Studio album by Ermal Meta
- Released: 10 February 2017
- Genre: Pop
- Length: 68:53
- Label: Mescal

Ermal Meta chronology
| Umano (2016) | Vietato morire (2017) | Non abbiamo armi (2018) |

Singles from Vietato morire
- "Vietato morire" Released: 8 February 2017; "Ragazza paradiso" Released: 16 June 2017; "Voodoo Love" Released: 15 September 2017; "Piccola anima" Released: 10 November 2017;

= Vietato morire =

Vietato morire is the second studio album by Albanian-Italian singer-songwriter Ermal Meta, released in Italy on 10 February 2017 by Mescal and distributed by Artist First.

The album featured "Vietato morire", presented by the singer during the 67th Sanremo Music Festival, placing third in the main competition and receiving the Critics' Prize "Mia Martini". The album also featured the collaboration "Piccola anima" with Italian singer-songwriter Elisa.

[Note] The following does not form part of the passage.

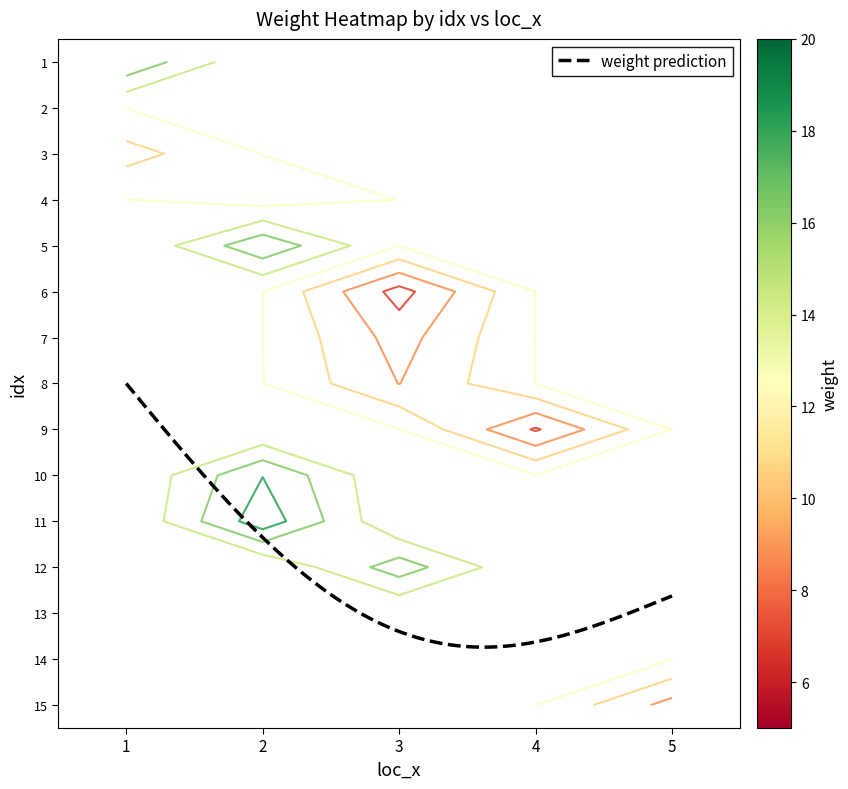

Is it true that 13 equals 4.1 at 3?

False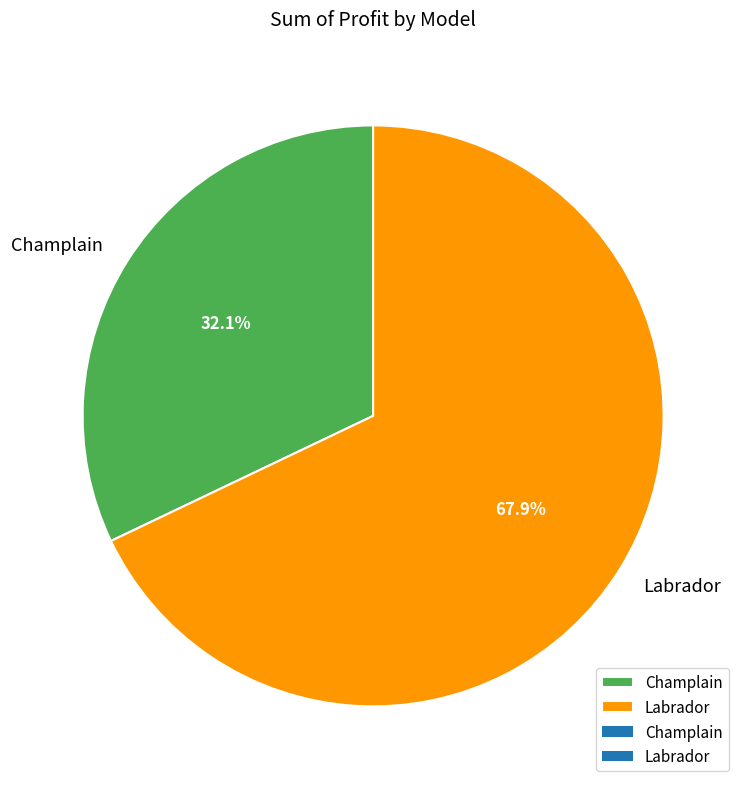

The Labrador slice represents 79% of the pie. True or false?

False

The album peaked at number one of the Italian Albums Chart, becoming Meta first album to achieve it.

== Background and composition ==
In 2016 Ermal Meta published his debut album Umano as independent artist. On December 12, 2016 Sanremo Music Festival art director and host Carlo Conti announced the participation of the singer at the competition with the song "Vietato morire".

In January 2017, Ermal Meta announced the publication of his second studio album on February 10, 2017. The album was designed as a double disc, with one part of nine unreleased tracks and one containing tracks from Umano. The album featured two collaborations with Italian singer-songwriter Elisa and Italian musician Luca Vicini.

== Critics reception ==
Fabio Fiume of All Music Italia described Vietato morire as "a complete record" through which the artist has "a world to tell, [...] with the ability to know how to do it," while the songs "tackle pop music with mastery, keeping boredom and yawns at arm's length and armed" in which the singer's "vocal openings" surprise. Fiume particularly appreciated the song "Piccola anima" with Elisa, in which the two artists "play between vocals."

Mattia Marzi of Rockol wrote that "the songs are all related to the San Remo piece," through the tale of "life that should be preserved, not endangered." Marzi defined the tracks as "heterogeneous," divided between "acoustic and sparse sounds" and "more produced songs with more electronic sounds," which on the whole feature "clear lyrics, simple melodies, catchy refrains" that "have no important pretensions except to reach as many people as possible."

== Track listing ==

Disc one – Umano
| No. | Title | Length |
|---|---|---|
| 1. | "Odio le favole" | 3:24 |
| 2. | "Gravità con me" | 3:54 |
| 3. | "Pezzi di paradiso" | 3:28 |
| 4. | "A parte te" | 4:38 |
| 5. | "Umano" | 3:56 |
| 6. | "Volevo dirti" | 3:21 |
| 7. | "Bionda" | 3:18 |
| 8. | "Lettera a mio padre" | 3:53 |
| 9. | "Schegge" | 5:22 |

Disc two – Vietato morire
| No. | Title | Length |
|---|---|---|
| 1. | "Vietato morire" | 3:31 |
| 2. | "Ragazza paradiso" | 3:39 |
| 3. | "Piccola anima" (featuring Elisa) | 3:41 |
| 4. | "Bob Marley" | 3:00 |
| 5. | "La vita migliore" (featuring Vicio) | 3:26 |
| 6. | "New York" | 3:14 |
| 7. | "Voodoo Love" | 3:52 |
| 8. | "Rien ne va plus" | 3:03 |
| 9. | "Voce del verbo" | 6:13 |

== Commercial performance ==
After debuting at number five on the Italian FIMI Albums Chart, the album reached number one in its second week, on 24 February 2017, becoming the singer's first album to achieve such an achievement.

== Charts ==
=== Weekly charts ===

| Chart (2017) | Peak position |
|---|---|
| Italian Albums (FIMI) | 1 |

=== Year-end charts ===

| Chart (2022) | Position |
|---|---|
| Italian Albums (FIMI) | 33 |

== Certifications ==

| Region | Certification | Certified units/sales |
| Italy (FIMI) | Platinum | 50,000^{*} |
^{*} Sales figures based on certification alone.